We intend to organize a consultation, inviting a group of librarians, computational analysis experts, and humanities scholars to meet with the principal investigators with the goal of gaining additional perspective on the problem and developing a scalable solution. We recognize that the very title of our proposal, “Evolutionary Subject Tagging in the Humanities,” already signals our preconception of how we would approach the issue – which is to say, iteratively.

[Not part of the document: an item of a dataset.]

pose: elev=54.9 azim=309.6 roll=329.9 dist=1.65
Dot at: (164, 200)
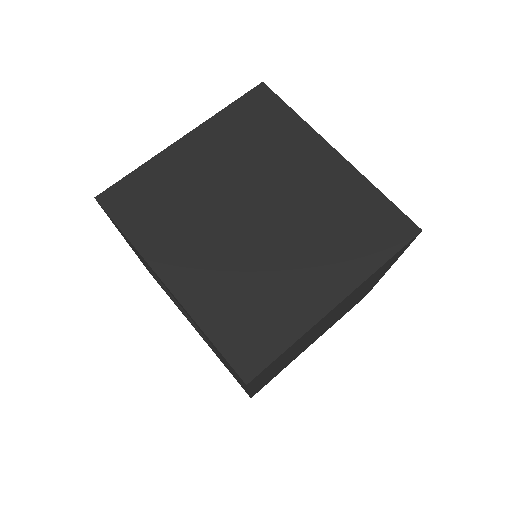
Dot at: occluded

We will ask our consultants to help us formulate an approach to the problem of improving the discoverability of information from multi-disciplinary perspectives in the humanities.

We envision a two-day consultation meeting, beginning with lunch on the first day and ending with lunch on the second. During the meeting, the principal investigators will present the issues as they understand them and invite the consultants to bring their disciplinary expertise to expand and reframe our understanding of the problem of mapping scholarly prose in the humanities onto controlled vocabularies.

Following the meeting, we will look more closely at existing software, to discover tools that will be most likely to address our needs in the future. We will then apply for a Phase II grant to tag two test corpora of 100 articles each in the fields of theology, philosophy and science. We will plan to use the data to create a parsing rule set for the software we have chosen to employ, and to improve that rule set by an iterative process of testing and modification.

Staff

Jack Ammerman (Assoc. Univ. Librarian for Digital Initiatives and Open Access),Garth Green (Asst. Prof. of Philosophy of Religion), Daniel Benedetti (Bibliographer/ Librarian) and Vika Zafrin (Digital Collections Librarian) will be the project team leaders.

Consultants from the Library of Congress (Janis Young, Senior Subject Policy Specialist; Daniel Chudnov, Librarian and Programmer, Office of Strategic Initiatives), Boston University faculty, and others yet to be identified will be brought in for the consultation meeting.

Final product and dissemination

We will publish a white paper detailing our methods and process, and theorizing a prototype of the software module that we will intend to build in Phase II, should that application be funded. The paper will describe problems encountered (both technologically and in terms of communication across fields of expertise), how they were resolved, and what remains unresolved. We will disseminate the paper through mailing list, direct email and conference presentations, and invite feedback, which will inform our Phase II proposal.

A nontrivial product of our Phase I project will be relationships built over the course of the consultation meeting. We will have identified a team of scholars, librarians and technologists that will continue this work in collaboration in Phase II.